__Task prompt__.
Below are the entries. Print only the lines starting at the one with "hfov_deg: 21.6" and ending at the one with "f_number: 2.8", exactly, with no pictures.

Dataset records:
>>>

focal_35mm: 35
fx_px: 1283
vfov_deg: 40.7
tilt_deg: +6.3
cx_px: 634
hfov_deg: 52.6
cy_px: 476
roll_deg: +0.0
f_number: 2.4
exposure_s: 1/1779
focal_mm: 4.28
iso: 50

<<<
>>>

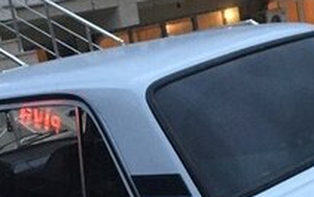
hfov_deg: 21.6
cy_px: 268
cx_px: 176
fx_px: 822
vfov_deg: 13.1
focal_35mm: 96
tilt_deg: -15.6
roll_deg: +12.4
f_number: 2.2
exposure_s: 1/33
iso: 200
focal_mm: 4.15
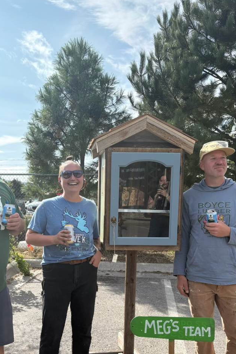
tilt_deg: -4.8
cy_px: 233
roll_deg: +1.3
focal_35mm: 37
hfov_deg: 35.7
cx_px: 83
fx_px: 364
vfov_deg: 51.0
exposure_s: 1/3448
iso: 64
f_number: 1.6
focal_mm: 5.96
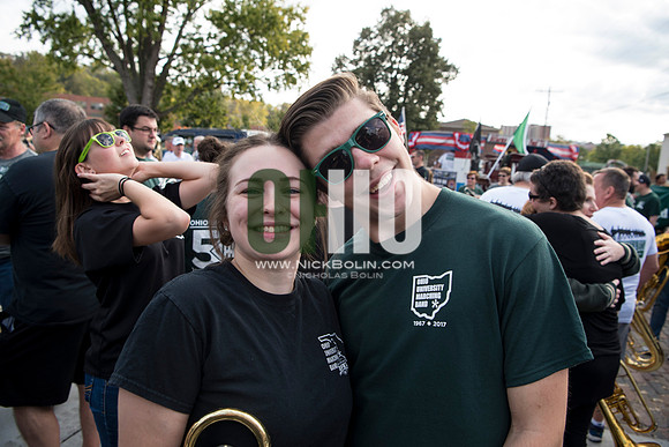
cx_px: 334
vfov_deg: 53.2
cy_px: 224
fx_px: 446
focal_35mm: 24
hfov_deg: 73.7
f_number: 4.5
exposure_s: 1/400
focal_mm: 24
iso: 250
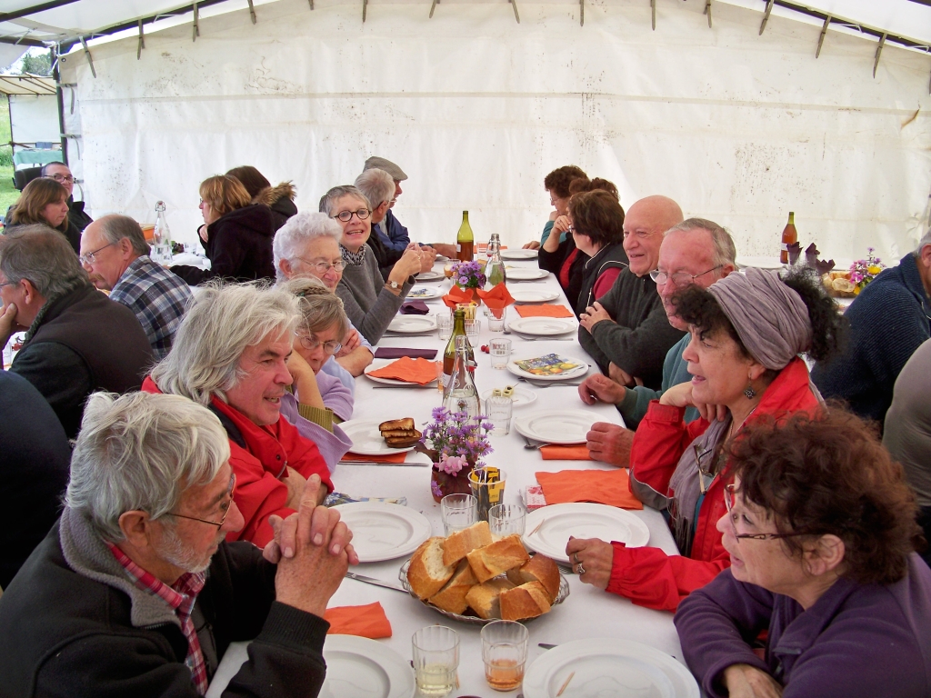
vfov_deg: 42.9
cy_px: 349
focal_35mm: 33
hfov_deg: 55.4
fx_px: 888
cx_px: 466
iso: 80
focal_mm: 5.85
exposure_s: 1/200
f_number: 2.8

<<<

__Solution to this problem__.
hfov_deg: 21.6
cy_px: 268
cx_px: 176
fx_px: 822
vfov_deg: 13.1
focal_35mm: 96
tilt_deg: -15.6
roll_deg: +12.4
f_number: 2.2
exposure_s: 1/33
iso: 200
focal_mm: 4.15
tilt_deg: -4.8
cy_px: 233
roll_deg: +1.3
focal_35mm: 37
hfov_deg: 35.7
cx_px: 83
fx_px: 364
vfov_deg: 51.0
exposure_s: 1/3448
iso: 64
f_number: 1.6
focal_mm: 5.96
cx_px: 334
vfov_deg: 53.2
cy_px: 224
fx_px: 446
focal_35mm: 24
hfov_deg: 73.7
f_number: 4.5
exposure_s: 1/400
focal_mm: 24
iso: 250
vfov_deg: 42.9
cy_px: 349
focal_35mm: 33
hfov_deg: 55.4
fx_px: 888
cx_px: 466
iso: 80
focal_mm: 5.85
exposure_s: 1/200
f_number: 2.8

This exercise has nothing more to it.